Anne is a dedicated foodie who has so many cookbooks she had to have a dedicated floor-to-ceiling bookcase installed in an adjacent alcove. Five years ago, she decided the kitchen needed a refresh. She brought in kitchen designer Frances Hussell, and the result is a lime-wash paint-finish space with a custom-built kitchen island whose marble top is ideal for pastry.

Storage was high on Anne’s wish list for the new kitchen, and she has it, including a special drawer above the oven which Roger designed with slots for muffin trays and baking pans. Most of the large blue and white china jars and plates dotted around the kitchen were brought back from Singapore, but several were sourced locally, including one from Anne’s great-grandmother which is estimated to be more than 100 years old.

Across from the kitchen is the main living room, which was a dining room in the original layout. The marble-topped table in the bay window was brought back from Malacca, while the Crown Lynn pottery has been lovingly collected over the years. The blue chairs in front of the open fire were re-covered in fabric Anne bought at Sanderson in London.
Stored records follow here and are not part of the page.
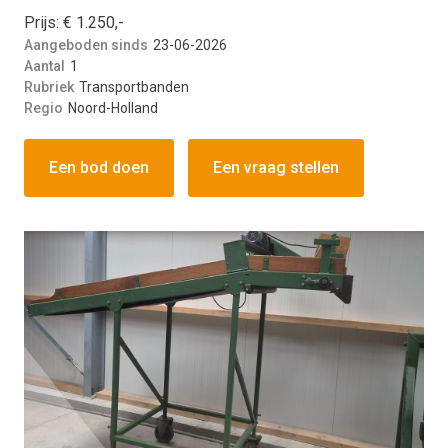
Prijs: € 1.250,-
Aangeboden sinds
23-06-2026
Aantal
1
Rubriek
Transportbanden
Regio
Noord-Holland
Een bod doen
Een vraag stellen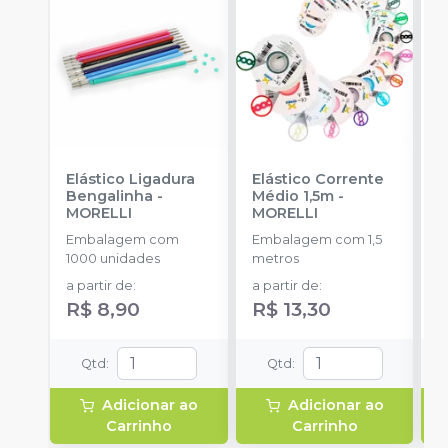
Elástico Ligadura
Elástico Corrente
K
Bengalinha
-
Médio 1,5m
-
1
MORELLI
MORELLI
K
O
Embalagem com
Embalagem com 1,5
E
1000 unidades
metros
u
a partir de
:
a partir de
:
R$ 8,90
R$ 13,30
Qtd
:
Qtd
:
Adicionar ao
Adicionar ao
Carrinho
Carrinho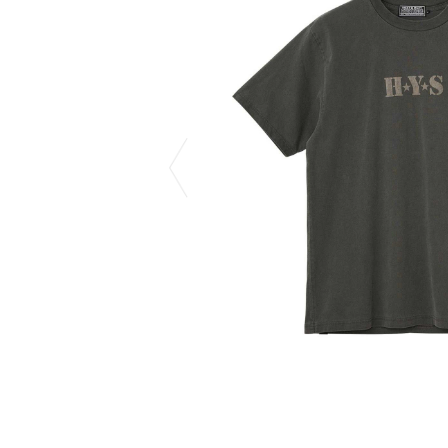
COTODAMA
PROLETA RE 
COW BOOKS
PYRENEX
Dear Stranger
RequaL≡
Dr.Martens
Rocky Mountai
ept
Room No.6
EYEFUNNY OBJECTS
龍が如く ス
F.C.Real Bristol
©︎SAINT Mxxxx
GELATO PIQUE
Schott
God's True Cashmere
silkmasterSB
GOOPiMADE
SINN PURETÉ
HOLLYWOOD RANCH MARKET
SPIEWAK
Hydro Flask®
stein
HYSTERIC GLAMOUR
SUICOKE
IRACEMA
サッポロ生
IZUMONSTER
鈴木盛久工
一澤信三郎帆布
TETSUYA ISH
KANGOL
THE H.W.DO
KidSuper
TRADMAN’S 
Kie Einzelganger
WACKO MARI
KNIT GANG COUNCIL
Waterfront
Landscape Products
WILDSIDE YO
LASTMAN
WIND AND SE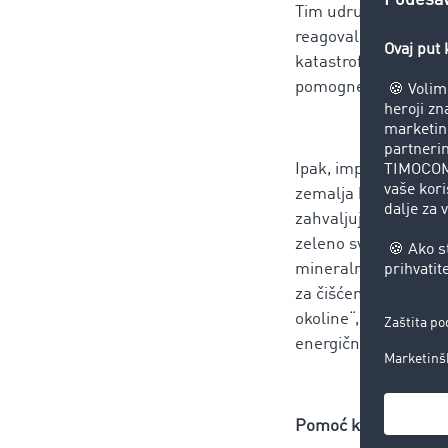
Tim udruženja Die Tr
reagovalo na vesti o
katastrofalnim popla
pomognemo i ljudim
Ipak, implementacija
zemalja koje nisu č
zahvaljujući podršci
zeleno svetlo za ul
mineralnu vodu (vodu
za čišćenje – sve don
okoline“, raduje se 
energični učenici Ka
Pomoć koja stiže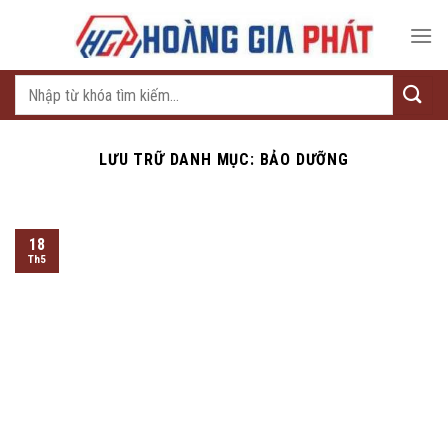
Bỏ
qua
nội
dung
Tìm
kiếm:
LƯU TRỮ DANH MỤC:
BẢO DƯỠNG
18
Th5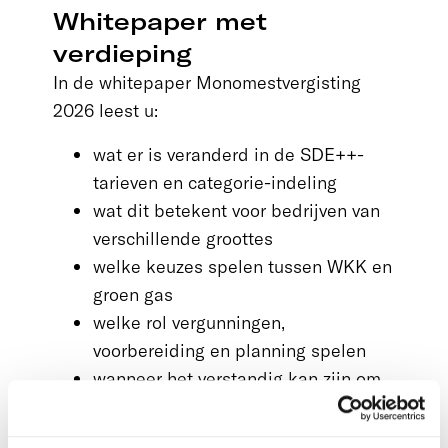
Whitepaper met
verdieping
In de whitepaper Monomestvergisting
2026 leest u:
wat er is veranderd in de SDE++-
tarieven en categorie-indeling
wat dit betekent voor bedrijven van
verschillende groottes
welke keuzes spelen tussen WKK en
groen gas
welke rol vergunningen,
voorbereiding en planning spelen
wanneer het verstandig kan zijn om
een bestaande SDE-beschikking te
heroverwegen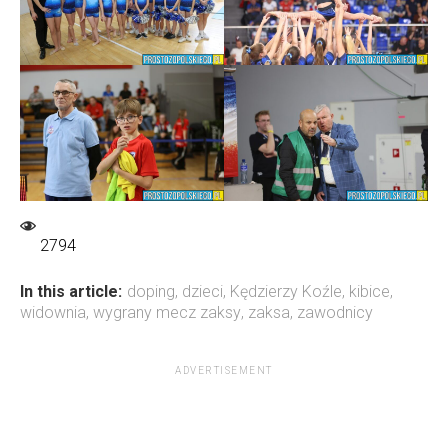
2794
In this article:
doping
,
dzieci
,
Kędzierzy Koźle
,
kibice
,
widownia
,
wygrany mecz zaksy
,
zaksa
,
zawodnicy
ADVERTISEMENT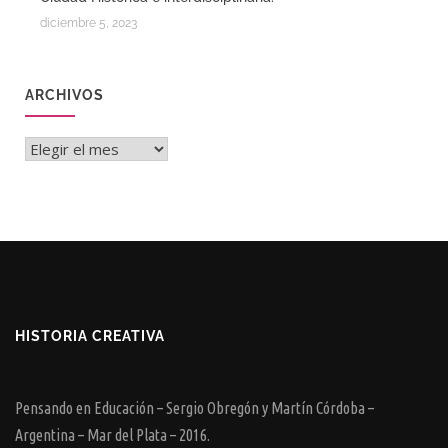
diciembre 5, 2023
ARCHIVOS
Archivos
HISTORIA CREATIVA
Pensando en Educación – Sergio Obregón y Martín Córdoba –
Argentina – Mar del Plata – 2016.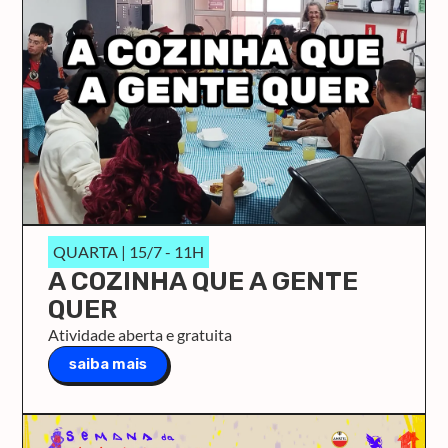
QUARTA | 15/7 - 11H
A COZINHA QUE A GENTE
QUER
Atividade aberta e gratuita
saiba mais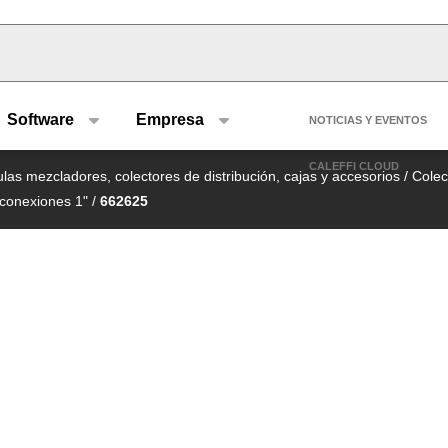
u type
Header se
Software
Empresa
NOTICIAS Y EVENTOS
CALEFFI CLOUD
las mezcladores, colectores de distribución, cajas y accesorios
/
Colec
 conexiones 1"
/
662625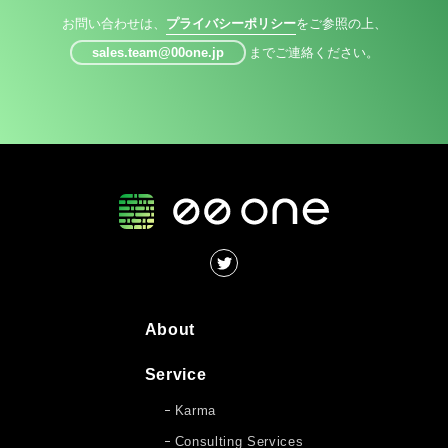
お問い合わせは、
プライバシーポリシー
をご参照の上、
sales.team@00one.jp
までご連絡ください。
About
Service
Karma
Consulting Services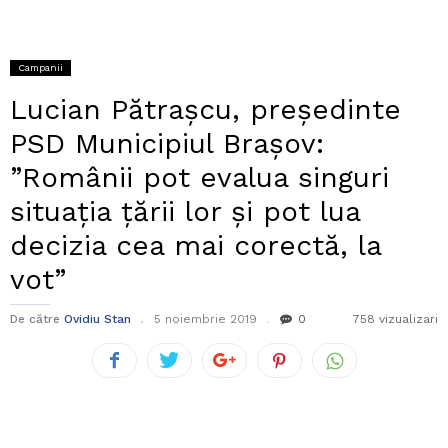
Campanii
Lucian Pătrașcu, președinte
PSD Municipiul Brașov:
”Românii pot evalua singuri
situația țării lor și pot lua
decizia cea mai corectă, la
vot”
De către
Ovidiu Stan
5 noiembrie 2019
0
758 vizualizari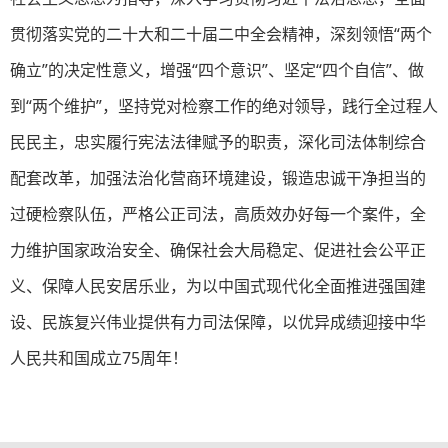
贯彻落实党的二十大和二十届二中全会精神，深刻领悟“两个
确立”的决定性意义，增强“四个意识”、坚定“四个自信”、做
到“两个维护”，坚持党对检察工作的绝对领导，践行全过程人
民民主，忠实履行宪法法律赋予的职责，深化司法体制综合
配套改革，加强法治化营商环境建设，锻造忠诚干净担当的
过硬检察队伍，严格公正司法，高质效办好每一个案件，全
力维护国家政治安全、确保社会大局稳定、促进社会公平正
义、保障人民安居乐业，为以中国式现代化全面推进强国建
设、民族复兴伟业提供有力司法保障，以优异成绩迎接中华
人民共和国成立75周年！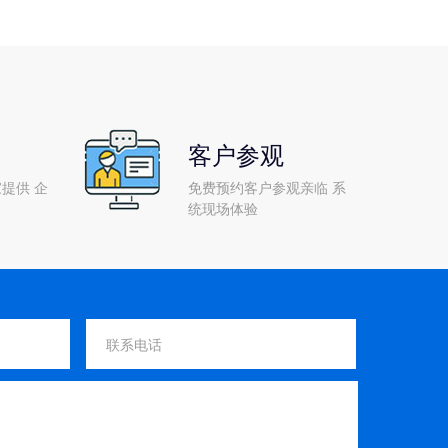
客户参观
提供 企
免费预约客户参观亲临 系
统现场体验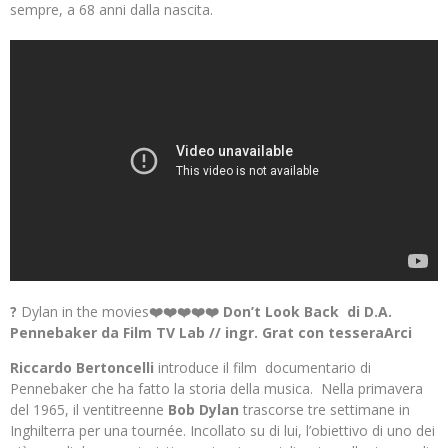
sempre, a 68 anni dalla nascita.
?
Dylan in the movies
❤️❤️❤️❤️❤️ Don’t Look Back di D.A.
Pennebaker da Film TV Lab // ingr. Grat con tesseraArci
Riccardo Bertoncelli
introduce il film documentario di
Pennebaker che ha fatto la storia della musica. Nella primavera
del 1965, il ventitreenne
Bob Dylan
trascorse tre settimane in
Inghilterra per una tournée. Incollato su di lui, l’obiettivo di uno dei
French doors were added to the northern side of the room, opening it out to a deck.

Next door is the TV room, or snug, which features more spoils from their travels, including a large Burmese wall-hanging and a brass gong Anne picked up in Laos on one of her many visits to teach sewing to women with HIV.

The wooden sideboard was one of the few items the couple salvaged from the three original flats. Roger has painstakingly brought it back to life, patching up missing boards and installing wine racks.

The upstairs flat was accessed by an entrance on the south side. Anne restored the original entrance and porch to the north side. The architrave over the doorway was created from a solid piece of rimu to echo the arched entrance. An engraving dating from 1774, The Field of the Cloth of Gold, given to them by a friend 25 years ago, has pride of place above the velvet-covered sofa in the entrance.

“The kids loved this engraving when they were small because there’s so much detail,” says Anne

The street-facing front room, which previously held a kitchen, bathroom, and hallway, was once the HQ for the New Zealand Quilter magazine, which Anne set up 25 years ago. She recently published the final issue, so the sunny space will probably be turned into another living room.

Although the entrance and several of the bedrooms feature Laura Ashley, Nina Campbell, and Sanderson wallpapers, Anne went for a neutral tone in the rest of the house, importing the British Farrow & Ball paint she loves. It provides the perfect backdrop for the many hand-stitched quilts that adorn the walls. Some are Anne’s work, while others have come from fellow quilters.

Walk up the reconfigured staircase and you’ll be greeted with an old school desk, and a chair from the former Canterbury Frozen Meat company, where Roger’s father worked. A white seat in the front garden hails from the same factory.

While the configuration of the upstairs space has remained largely unchanged, the rooms have changed in function. For example, the sunny master bedroom used to be the living room, while daughter Izzy’s room was once a bathroom. And the old linen cupboard has been expanded and turned into a bathroom, complete with claw-foot bath and windows sourced from a former Willis Street shop (also used in the downstairs bathroom).

Anne’s all-important sewing room was once a bedroom, but now it is home to 30 years’ worth of fabric, including kimonos she buys and unpicks for use in her quilts. 

Outside, the couple have extensively landscaped the property, terracing the back yard to provide the flat back lawn that Roger wanted. They’ve also made a veggie garden and planted an array of natives and herbs which keeps them busy.

Ask Annie if she’d ever leave the 14-room house and the answers is a resounding “No.”

“We’ve worked it out so that as we get older, we can live in the downstairs part of the house without having to worry about climbing the stairs. But, to be honest, we’ve poured so much time, money, energy, and love into this house that I can’t see myself ever leaving.”

*This archive piece ran in our print issue in 2017. As such, dates and ages reflect that year.